To make things even easier, one can turn it into a ratiometic density plot, where I’ve divided the red fluorescence height by the red fluorescence area. The differences are relatively subtle, so you have to make sure your axes are zoomed into the right region, but once you do, you can definitely see that there is a different distribution for the ASC speck cells. Cool!

Using the projector in the WRB auditorium

I’m now in charge of running a decent chunk of the departmental seminars. Thus, it’s behooved me to figure out how to handle the A/V in that room as well, since I don’t want seminars ruined by technical problems. So here are my notes for handling them:

Initial lighting: Preset 2 makes sense for people first walking in. That said, if that seems too dark for the stage, then the full “on” position is fine (preset 1 on the elevator-side panel, or just “on” in the main entrance panel).

I’m going to suggest using your own laptop. The computer there is fine (you’ll have to log in using your Case ID and passphrase) but I still think it’s going to go way smoother with your own laptop. I’m going to suggest any time I’m in control, that we use the “MatreyekLab” laptop for this.

Use the touchpad on the right to wake the projector. Then, click on “Laptop” so that it knows to use the external VGA (which, I’m assuming, usually has the HDMI adapter plugged into it). Note: The cord is *very* finnicky. Like, don’t touch the cord at all, or leave it in a position where it may hang a bit. I’ve tried to tighten it as much as possible, and that seems to keep it somewhat resistant to disconnecting, at least for a while).

If you want to have presenter tools, you’ll have to be in “Extended Desktop” mode. For the LCD_VGA projector, make sure it is in 720p mode or else it may look awful. No underscanning necessary. This is all when on a Mac. To get access to those settings, go to “System Preferences” > “Displays”.

The mic electronics should be on by default, but there is a “on / off” switch at the base on the mic. Once that light comes on, you know it’s on. I haven’t been able to find a volume knob for it or anything. Probably makes sense to just turn it away if it is too loud.

What I like to do, is to have my personal laptop log in as my actual Case Zoom account (the one where I’m presumably host or co-host). After the meeting is started / set, using the Meeting ID and Password, I log into Zoom as a “guest” user on the MatreyekLab laptop. Once logged in, don’t forget to rename yourself to be “Speaker” or whoever the actual speaker’s name is, to make it clear which Zoom window is actually the presenter. Then, using the personal laptop with the host account, make the “Speaker” account a co-host (for this session), so they can easily share their screen. I then just share my screen, and use “Desktop 2” as the screen being shared, and it should be more-or-less set.

I have found that while the built in mic can be OK for this, a cheap $30 mic off Amazon may give you better sound for the speaker’s voice, and help pick up on the sound from audience questions as well. Probably makes sense to at least move the Zoom bar on the presenting computer away from the top, since it’s going to obscure the slide titles. Even better if you change the settings in Zoom (on the presenter computer, not on the personal laptop) to get rid of the floating Zoom bar, so that it doesn’t start taking up a bunch of slide space when people start asking questions

I can monitor how things look and sound from my main laptop, although there is a half-second lag between the real-life voice and the captured voice transmitted through Zoom, so it’s only possible to check in on the sound periodically for short amounts of time.

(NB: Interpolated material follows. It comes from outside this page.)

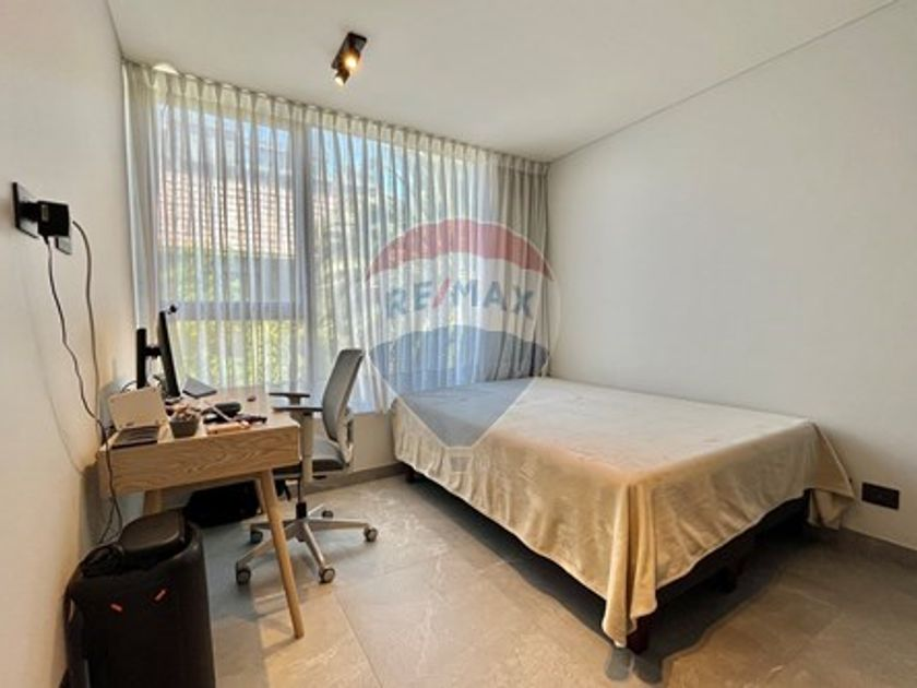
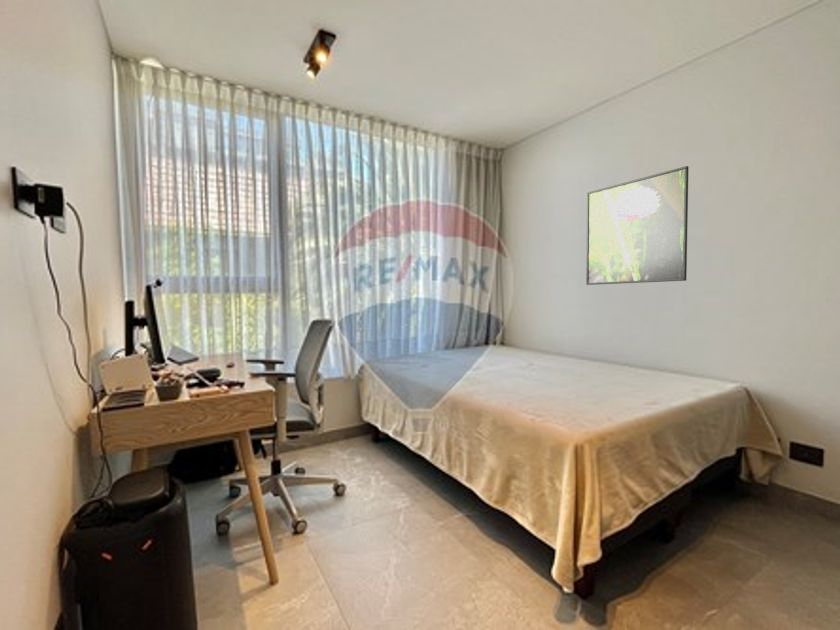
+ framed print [585,165,690,286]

When ready to start, I find this to be easiest order of events.
1. Go up to the podium. On Zoom, turn the speaker laptop off mute. Go to more > “Hide floating meeting controls”.
2. Turn on the microphone for the seminar room so people in the back can hear.
3. Go to the control panel on the stage and set the lighting to 4, which will dim the lights in the room.
4. Start talking!

Finishing up: Probably makes sense to go back to Lighting preset #2 during Q&A, so people can see each other talking easier.